What is Whole Life Insurance and How Can it be a Good Investment?
The increasing volatility of the economy has led to investors finding appeal in an “old workhorse”.
In the era of high economic uncertainty, some Canadians are looking to whole life insurance as a sustainable and reliable investment option. While this type of insurance may not be known by all, it’s not new. In fact, whole life insurance is an “old workhorse”, that’s been around for a long time.
Whole life insurance is a tax-efficient investment alternative for many Canadians and can be very appealing to those looking to diversify their portfolio.
Whole life insurance has the potential of generating income that provides funds while you are living on your investments during retirement without having any upfront costs! Sounds too good? Well, there’s even more: whole life also offers an element of protection from risk as well!

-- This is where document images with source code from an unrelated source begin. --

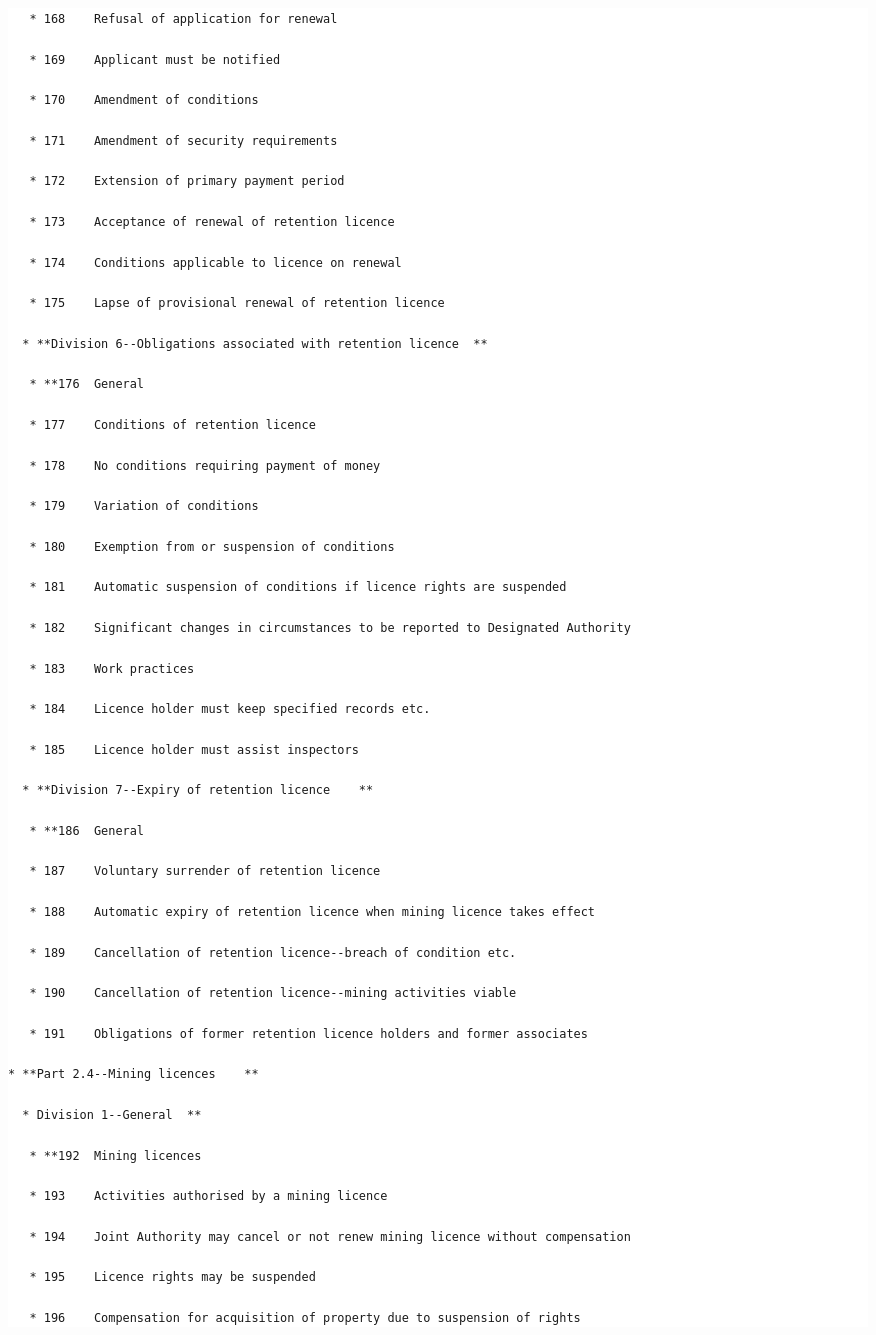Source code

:        * 168	Refusal of application for renewal	 

       * 169	Applicant must be notified	 

       * 170	Amendment of conditions	 

       * 171	Amendment of security requirements	 

       * 172	Extension of primary payment period	 

       * 173	Acceptance of renewal of retention licence	 

       * 174	Conditions applicable to licence on renewal	 

       * 175	Lapse of provisional renewal of retention licence	 

      * **Division 6--Obligations associated with retention licence	 **

       * **176	General	 

       * 177	Conditions of retention licence	 

       * 178	No conditions requiring payment of money	 

       * 179	Variation of conditions	 

       * 180	Exemption from or suspension of conditions	 

       * 181	Automatic suspension of conditions if licence rights are suspended	 

       * 182	Significant changes in circumstances to be reported to Designated Authority	 

       * 183	Work practices	 

       * 184	Licence holder must keep specified records etc.	 

       * 185	Licence holder must assist inspectors	 

      * **Division 7--Expiry of retention licence	 **

       * **186	General	 

       * 187	Voluntary surrender of retention licence	 

       * 188	Automatic expiry of retention licence when mining licence takes effect	 

       * 189	Cancellation of retention licence--breach of condition etc.	 

       * 190	Cancellation of retention licence--mining activities viable	 

       * 191	Obligations of former retention licence holders and former associates	 

    * **Part 2.4--Mining licences	 **

      * Division 1--General	 **

       * **192	Mining licences	 

       * 193	Activities authorised by a mining licence	 

       * 194	Joint Authority may cancel or not renew mining licence without compensation	 

       * 195	Licence rights may be suspended	 

       * 196	Compensation for acquisition of property due to suspension of rights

Why Whole Life Insurance Is a Good Investment:
- Tax advantages;
- Steady growth;
- Important estate benefits;
- Accumulating cash value that cannot decrease as long as premium payments are met.
TIP: Unlike other accumulation policies such as universal life insurance, mutual funds and equity investments, the cash value and divident value of a whole life policy cannot decrease as long as you are making your premium payments.
What Is Whole Life Insurance?
- It is permanent life insurance protection – meaning it won’t expire before you do! (note this is different from term insurance… don’t compare apples to oranges when considering policy advantages.
- It has level guaranteed premiums for the life of the policy. (Shorter premium paying periods are often available.) ((TRANSLATION: You will have a guaranteed death benefit and your premiums will be guaranteed to be the same/constant. So you DO NOT need to worry about premiums skyrocketing when you’re older (and retired, which double sucks).
- It has tax-advantaged cash value growth. (and note that the insurance part of the death benefit is tax-free. So this is only on the investment portion).
- It can pay annual dividends (participating whole life). This can be used to increase the insurance (sometimes called paid up additions), or choose an alternate.
- Dividends can be taken in a number of different ways but the option most often selected to provide the maximum tax-advantaged growth is “paid-up additions.”
- The assets of the participating pool are professionally managed and largely in fixed-income investments. Management fees are extremely low (some as low as 0.07% management fee), and the funds have very little volatility.
- This combination of guaranteed cash value and the non-guaranteed portion from the dividend account grows tax-deferred. At death, it is paid to the beneficiary tax-free.
Can I Access the Cash Value in a Whole Life Insurance Policy?
Yes! During the lifetime of the person that is insured, the cash values in a whole life policy is accessible through a partial or total surrender, or a policy loan.
It’s important to understand that withdrawing can lead to income tax being payable, however, an alternative to this is using the policy as collateral and taking a loan from a third party lendor instead. If structured properly, the interest is then tax-deductible.
Do Whole Life Policies Compare Favourably to Long Term, High Yield Bonds?
Yes again! Most portfolio managers recommend that it’s prudent for an investor to have a diversified portfolio, including a significant portion in fixed-income investments such as bonds, term deposits, etc. Many suggest a range of one-third to 40% of an investment portfolio be this type in order to have balanced growth.
Including participating whole life in your portfolio can produce some significant results and reduce overall volatility. Whether investing as an individual or via a corporation, the significant results that can be achieved by using Participating Whole Life are worth investigating.